1. ## Find the tangent plane to the surface

Find the tangent plane to the surface, x^2 + 2xy - y^2 + z^2 = 7
at the point (1, -1, 3). Using the tangent plane as an approximation to the surface, find the approximate height of the surface above the (x,y) plane at the point (1.1, -1.2). How does this result compare to the true height?

2. Originally Posted by njr008
Find the tangent plane to the surface, x^2 + 2xy - y^2 + z^2 = 7
at the point (1, -1, 3). Using the tangent plane as an approximation to the surface, find the approximate height of the surface above the (x,y) plane at the point (1.1, -1.2).
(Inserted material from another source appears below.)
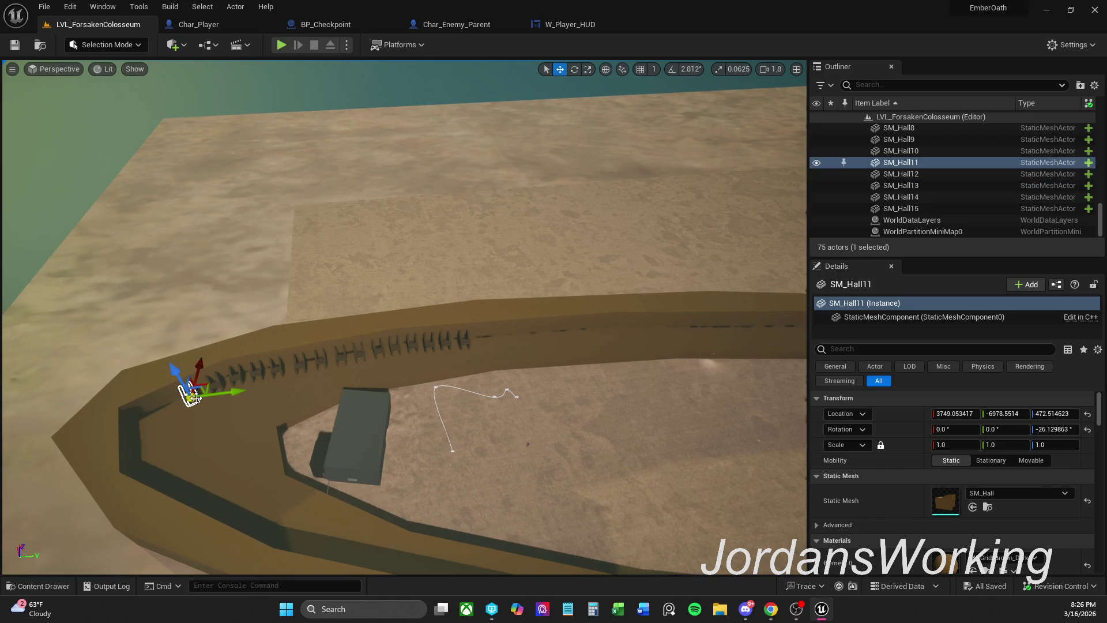
- Duplicate all fifteen hall pieces through SM_Hall15 and rotate the copies about 14° to follow the wall
left_click(931, 209)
How does this result compare to the true height?
The Cartesian equation of the plane is ax + by + cz = d.

ai + bj + ck is a normal to the plane. If you know a normal, you know the values of a, b and c. To get the value of d, substitute the known point (1, -1, 3) into the Cartesian equation:

a(1) + b(-1) + c(3) = d.

Oh yes ...... the values of a, b and c are got from the normal. If the surface has the equation x = f(x, y), then a normal is:

$\displaystyle \frac{\partial f}{\partial x} i + \frac{\partial f}{\partial y} j - k$.

Substitute x = 1 and y = -1 to get a normal at (1, -1, 3).